Wilfred Williams

Personal information
- Full name: Wilfred Dekie Williams
- Date of birth: 4 June 1996 (age 29)
- Place of birth: Monrovia, Liberia
- Height: 5 ft 7 in (1.70 m)
- Position(s): Defender

Youth career
- 2012–2014: FC Dallas

College career
- Years: Team / Apps / (Gls)
- 2014: Memphis Tigers / 12 / (0)
- 2015: EFSC Titans / 19 / (1)
- 2016–2017: Oakland Golden Grizzlies / 34 / (0)

Senior career*
- Years: Team / Apps / (Gls)
- 2015: Des Moines Menace / 12 / (3)
- 2016: Charlotte Eagles / 13 / (0)
- 2017: Myrtle Beach Mutiny / 0 / (0)
- 2018: Detroit City FC / 1 / (0)
- 2018: Des Moines Menace / 13 / (1)
- 2019: Orlando City B / 6 / (0)
- 2020: Oakland Roots SC / 1 / (0)
- 2020: Chattanooga FC / 1 / (0)

International career
- United States U14
- United States U15

= Wilfred Williams =

American soccer player

Wilfred Williams (born June 4, 1996) is a professional soccer player who plays as a defender.

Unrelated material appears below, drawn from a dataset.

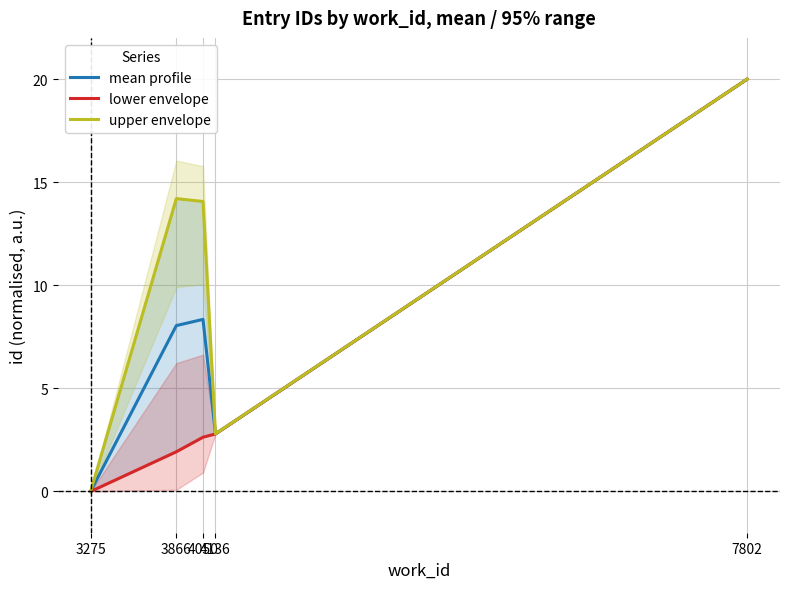

List the series in order of their overall mean, highest first.

upper envelope, mean profile, lower envelope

He was born in Liberia and has represented the United States at youth level.

== Career ==
Williams began his college soccer career at the University of Memphis, before spending a year at Eastern Florida State College and a further two years at Oakland University.

While at college, Williams appeared for USL PDL sides Des Moines Menace, Charlotte Eagles and Myrtle Beach Mutiny.

On January 21, 2018, Williams was selected 82nd overall in the 2018 MLS SuperDraft by Sporting Kansas City. However, he wasn't signed by the club. Williams spent time with fourth-tier sides Detroit City FC in the NPSL, and Des Moines Menace in the USL PDL.

In February 2019, Williams joined USL League One side Orlando City B.

Williams joined NISA club Oakland Roots in February 2020.

On August 31, 2020, Williams was signed by Chattanooga FC.